▶ MATERIAL SUPPLIED:

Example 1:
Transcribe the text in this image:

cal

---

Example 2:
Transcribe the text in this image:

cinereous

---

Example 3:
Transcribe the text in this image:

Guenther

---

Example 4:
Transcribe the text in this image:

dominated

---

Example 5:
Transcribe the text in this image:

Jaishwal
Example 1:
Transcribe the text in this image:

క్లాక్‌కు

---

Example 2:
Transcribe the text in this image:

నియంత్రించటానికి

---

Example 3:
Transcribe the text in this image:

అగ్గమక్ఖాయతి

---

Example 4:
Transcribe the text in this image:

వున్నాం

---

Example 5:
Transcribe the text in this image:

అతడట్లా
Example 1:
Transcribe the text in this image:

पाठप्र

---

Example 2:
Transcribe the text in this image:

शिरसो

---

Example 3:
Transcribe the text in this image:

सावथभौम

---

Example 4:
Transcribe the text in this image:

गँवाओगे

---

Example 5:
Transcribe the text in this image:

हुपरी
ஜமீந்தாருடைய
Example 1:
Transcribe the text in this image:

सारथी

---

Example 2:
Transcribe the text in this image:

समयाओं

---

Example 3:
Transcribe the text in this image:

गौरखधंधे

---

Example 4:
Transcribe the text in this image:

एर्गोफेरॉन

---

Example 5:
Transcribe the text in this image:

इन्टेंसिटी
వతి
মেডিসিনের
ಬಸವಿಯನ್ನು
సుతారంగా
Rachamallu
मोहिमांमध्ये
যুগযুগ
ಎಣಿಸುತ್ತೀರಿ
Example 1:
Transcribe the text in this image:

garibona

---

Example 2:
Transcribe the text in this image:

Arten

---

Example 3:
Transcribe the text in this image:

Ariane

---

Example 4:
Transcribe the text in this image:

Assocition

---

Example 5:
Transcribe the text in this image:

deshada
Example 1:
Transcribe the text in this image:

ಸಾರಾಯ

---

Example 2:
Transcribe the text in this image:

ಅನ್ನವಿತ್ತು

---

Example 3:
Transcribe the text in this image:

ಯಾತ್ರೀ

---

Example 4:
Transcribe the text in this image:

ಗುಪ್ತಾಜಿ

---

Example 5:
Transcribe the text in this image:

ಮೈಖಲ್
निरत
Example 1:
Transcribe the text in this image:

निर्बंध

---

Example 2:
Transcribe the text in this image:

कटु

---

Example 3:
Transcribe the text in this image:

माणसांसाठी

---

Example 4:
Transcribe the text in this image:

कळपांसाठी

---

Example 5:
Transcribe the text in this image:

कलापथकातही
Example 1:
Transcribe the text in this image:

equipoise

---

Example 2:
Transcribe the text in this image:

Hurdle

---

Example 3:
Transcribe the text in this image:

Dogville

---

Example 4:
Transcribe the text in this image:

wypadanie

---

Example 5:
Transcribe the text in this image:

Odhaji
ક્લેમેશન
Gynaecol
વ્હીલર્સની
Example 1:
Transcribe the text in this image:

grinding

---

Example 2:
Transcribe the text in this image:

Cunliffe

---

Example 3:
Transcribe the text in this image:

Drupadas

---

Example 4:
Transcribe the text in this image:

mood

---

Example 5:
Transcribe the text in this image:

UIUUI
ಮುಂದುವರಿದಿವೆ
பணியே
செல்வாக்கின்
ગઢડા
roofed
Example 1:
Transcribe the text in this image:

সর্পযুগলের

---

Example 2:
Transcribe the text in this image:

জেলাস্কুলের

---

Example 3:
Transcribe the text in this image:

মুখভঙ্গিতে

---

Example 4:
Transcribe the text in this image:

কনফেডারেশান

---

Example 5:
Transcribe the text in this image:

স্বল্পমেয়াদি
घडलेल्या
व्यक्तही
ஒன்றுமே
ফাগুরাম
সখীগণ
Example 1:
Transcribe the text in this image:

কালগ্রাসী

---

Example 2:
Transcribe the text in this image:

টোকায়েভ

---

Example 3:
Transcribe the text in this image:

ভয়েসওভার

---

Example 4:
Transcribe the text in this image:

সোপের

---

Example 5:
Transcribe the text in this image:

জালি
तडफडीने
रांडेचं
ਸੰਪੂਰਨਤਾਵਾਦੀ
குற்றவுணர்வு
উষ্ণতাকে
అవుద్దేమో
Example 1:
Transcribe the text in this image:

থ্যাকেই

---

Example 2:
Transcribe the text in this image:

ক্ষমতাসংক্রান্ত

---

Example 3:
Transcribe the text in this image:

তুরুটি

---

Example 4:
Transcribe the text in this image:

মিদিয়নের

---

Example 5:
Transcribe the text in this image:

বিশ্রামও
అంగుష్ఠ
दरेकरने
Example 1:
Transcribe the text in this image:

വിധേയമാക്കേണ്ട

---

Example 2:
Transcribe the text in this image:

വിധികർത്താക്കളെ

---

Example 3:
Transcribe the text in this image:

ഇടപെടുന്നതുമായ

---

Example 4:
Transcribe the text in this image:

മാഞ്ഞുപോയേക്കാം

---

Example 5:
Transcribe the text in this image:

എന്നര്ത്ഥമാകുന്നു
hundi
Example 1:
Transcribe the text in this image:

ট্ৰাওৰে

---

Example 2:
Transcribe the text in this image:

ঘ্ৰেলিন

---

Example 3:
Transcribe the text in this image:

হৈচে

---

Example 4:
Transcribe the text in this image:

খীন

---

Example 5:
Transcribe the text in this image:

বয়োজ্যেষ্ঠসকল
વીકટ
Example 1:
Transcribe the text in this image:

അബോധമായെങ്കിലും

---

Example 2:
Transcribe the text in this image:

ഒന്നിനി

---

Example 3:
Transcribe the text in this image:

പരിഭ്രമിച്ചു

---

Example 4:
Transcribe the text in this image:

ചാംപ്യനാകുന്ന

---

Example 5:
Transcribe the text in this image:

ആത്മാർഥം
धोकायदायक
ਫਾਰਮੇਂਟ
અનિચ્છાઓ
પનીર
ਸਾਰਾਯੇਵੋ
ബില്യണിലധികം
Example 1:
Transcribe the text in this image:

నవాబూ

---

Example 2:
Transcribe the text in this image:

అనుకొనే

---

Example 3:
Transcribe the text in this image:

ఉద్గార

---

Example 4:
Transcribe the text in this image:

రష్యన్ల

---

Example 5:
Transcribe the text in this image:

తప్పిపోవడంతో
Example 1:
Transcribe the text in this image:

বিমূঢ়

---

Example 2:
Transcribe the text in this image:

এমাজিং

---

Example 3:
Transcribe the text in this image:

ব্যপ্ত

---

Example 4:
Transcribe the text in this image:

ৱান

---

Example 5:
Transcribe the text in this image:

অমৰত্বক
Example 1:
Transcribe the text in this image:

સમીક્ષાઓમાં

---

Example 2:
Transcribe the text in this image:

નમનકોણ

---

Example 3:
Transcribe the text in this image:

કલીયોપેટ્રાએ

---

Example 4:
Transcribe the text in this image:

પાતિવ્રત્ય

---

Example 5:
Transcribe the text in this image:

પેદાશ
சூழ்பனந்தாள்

▶ REQUIREMENT: The lines above are to be retyped exactly, with none omitted.

▶ RESPONSE AREA:
Example 1:
Transcribe the text in this image:

cal

---

Example 2:
Transcribe the text in this image:

cinereous

---

Example 3:
Transcribe the text in this image:

Guenther

---

Example 4:
Transcribe the text in this image:

dominated

---

Example 5:
Transcribe the text in this image:

Jaishwal
Example 1:
Transcribe the text in this image:

క్లాక్‌కు

---

Example 2:
Transcribe the text in this image:

నియంత్రించటానికి

---

Example 3:
Transcribe the text in this image:

అగ్గమక్ఖాయతి

---

Example 4:
Transcribe the text in this image:

వున్నాం

---

Example 5:
Transcribe the text in this image:

అతడట్లా
Example 1:
Transcribe the text in this image:

पाठप्र

---

Example 2:
Transcribe the text in this image:

शिरसो

---

Example 3:
Transcribe the text in this image:

सावथभौम

---

Example 4:
Transcribe the text in this image:

गँवाओगे

---

Example 5:
Transcribe the text in this image:

हुपरी
ஜமீந்தாருடைய
Example 1:
Transcribe the text in this image:

सारथी

---

Example 2:
Transcribe the text in this image:

समयाओं

---

Example 3:
Transcribe the text in this image:

गौरखधंधे

---

Example 4:
Transcribe the text in this image:

एर्गोफेरॉन

---

Example 5:
Transcribe the text in this image:

इन्टेंसिटी
వతి
মেডিসিনের
ಬಸವಿಯನ್ನು
సుతారంగా
Rachamallu
मोहिमांमध्ये
যুগযুগ
ಎಣಿಸುತ್ತೀರಿ
Example 1:
Transcribe the text in this image:

garibona

---

Example 2:
Transcribe the text in this image:

Arten

---

Example 3:
Transcribe the text in this image:

Ariane

---

Example 4:
Transcribe the text in this image:

Assocition

---

Example 5:
Transcribe the text in this image:

deshada
Example 1:
Transcribe the text in this image:

ಸಾರಾಯ

---

Example 2:
Transcribe the text in this image:

ಅನ್ನವಿತ್ತು

---

Example 3:
Transcribe the text in this image:

ಯಾತ್ರೀ

---

Example 4:
Transcribe the text in this image:

ಗುಪ್ತಾಜಿ

---

Example 5:
Transcribe the text in this image:

ಮೈಖಲ್
निरत
Example 1:
Transcribe the text in this image:

निर्बंध

---

Example 2:
Transcribe the text in this image:

कटु

---

Example 3:
Transcribe the text in this image:

माणसांसाठी

---

Example 4:
Transcribe the text in this image:

कळपांसाठी

---

Example 5:
Transcribe the text in this image:

कलापथकातही
Example 1:
Transcribe the text in this image:

equipoise

---

Example 2:
Transcribe the text in this image:

Hurdle

---

Example 3:
Transcribe the text in this image:

Dogville

---

Example 4:
Transcribe the text in this image:

wypadanie

---

Example 5:
Transcribe the text in this image:

Odhaji
ક્લેમેશન
Gynaecol
વ્હીલર્સની
Example 1:
Transcribe the text in this image:

grinding

---

Example 2:
Transcribe the text in this image:

Cunliffe

---

Example 3:
Transcribe the text in this image:

Drupadas

---

Example 4:
Transcribe the text in this image:

mood

---

Example 5:
Transcribe the text in this image:

UIUUI
ಮುಂದುವರಿದಿವೆ
பணியே
செல்வாக்கின்
ગઢડા
roofed
Example 1:
Transcribe the text in this image:

সর্পযুগলের

---

Example 2:
Transcribe the text in this image:

জেলাস্কুলের

---

Example 3:
Transcribe the text in this image:

মুখভঙ্গিতে

---

Example 4:
Transcribe the text in this image:

কনফেডারেশান

---

Example 5:
Transcribe the text in this image:

স্বল্পমেয়াদি
घडलेल्या
व्यक्तही
ஒன்றுமே
ফাগুরাম
সখীগণ
Example 1:
Transcribe the text in this image:

কালগ্রাসী

---

Example 2:
Transcribe the text in this image:

টোকায়েভ

---

Example 3:
Transcribe the text in this image:

ভয়েসওভার

---

Example 4:
Transcribe the text in this image:

সোপের

---

Example 5:
Transcribe the text in this image:

জালি
तडफडीने
रांडेचं
ਸੰਪੂਰਨਤਾਵਾਦੀ
குற்றவுணர்வு
উষ্ণতাকে
అవుద్దేమో
Example 1:
Transcribe the text in this image:

থ্যাকেই

---

Example 2:
Transcribe the text in this image:

ক্ষমতাসংক্রান্ত

---

Example 3:
Transcribe the text in this image:

তুরুটি

---

Example 4:
Transcribe the text in this image:

মিদিয়নের

---

Example 5:
Transcribe the text in this image:

বিশ্রামও
అంగుష్ఠ
दरेकरने
Example 1:
Transcribe the text in this image:

വിധേയമാക്കേണ്ട

---

Example 2:
Transcribe the text in this image:

വിധികർത്താക്കളെ

---

Example 3:
Transcribe the text in this image:

ഇടപെടുന്നതുമായ

---

Example 4:
Transcribe the text in this image:

മാഞ്ഞുപോയേക്കാം

---

Example 5:
Transcribe the text in this image:

എന്നര്ത്ഥമാകുന്നു
hundi
Example 1:
Transcribe the text in this image:

ট্ৰাওৰে

---

Example 2:
Transcribe the text in this image:

ঘ্ৰেলিন

---

Example 3:
Transcribe the text in this image:

হৈচে

---

Example 4:
Transcribe the text in this image:

খীন

---

Example 5:
Transcribe the text in this image:

বয়োজ্যেষ্ঠসকল
વીકટ
Example 1:
Transcribe the text in this image:

അബോധമായെങ്കിലും

---

Example 2:
Transcribe the text in this image:

ഒന്നിനി

---

Example 3:
Transcribe the text in this image:

പരിഭ്രമിച്ചു

---

Example 4:
Transcribe the text in this image:

ചാംപ്യനാകുന്ന

---

Example 5:
Transcribe the text in this image:

ആത്മാർഥം
धोकायदायक
ਫਾਰਮੇਂਟ
અનિચ્છાઓ
પનીર
ਸਾਰਾਯੇਵੋ
ബില്യണിലധികം
Example 1:
Transcribe the text in this image:

నవాబూ

---

Example 2:
Transcribe the text in this image:

అనుకొనే

---

Example 3:
Transcribe the text in this image:

ఉద్గార

---

Example 4:
Transcribe the text in this image:

రష్యన్ల

---

Example 5:
Transcribe the text in this image:

తప్పిపోవడంతో
Example 1:
Transcribe the text in this image:

বিমূঢ়

---

Example 2:
Transcribe the text in this image:

এমাজিং

---

Example 3:
Transcribe the text in this image:

ব্যপ্ত

---

Example 4:
Transcribe the text in this image:

ৱান

---

Example 5:
Transcribe the text in this image:

অমৰত্বক
Example 1:
Transcribe the text in this image:

સમીક્ષાઓમાં

---

Example 2:
Transcribe the text in this image:

નમનકોણ

---

Example 3:
Transcribe the text in this image:

કલીયોપેટ્રાએ

---

Example 4:
Transcribe the text in this image:

પાતિવ્રત્ય

---

Example 5:
Transcribe the text in this image:

પેદાશ
சூழ்பனந்தாள்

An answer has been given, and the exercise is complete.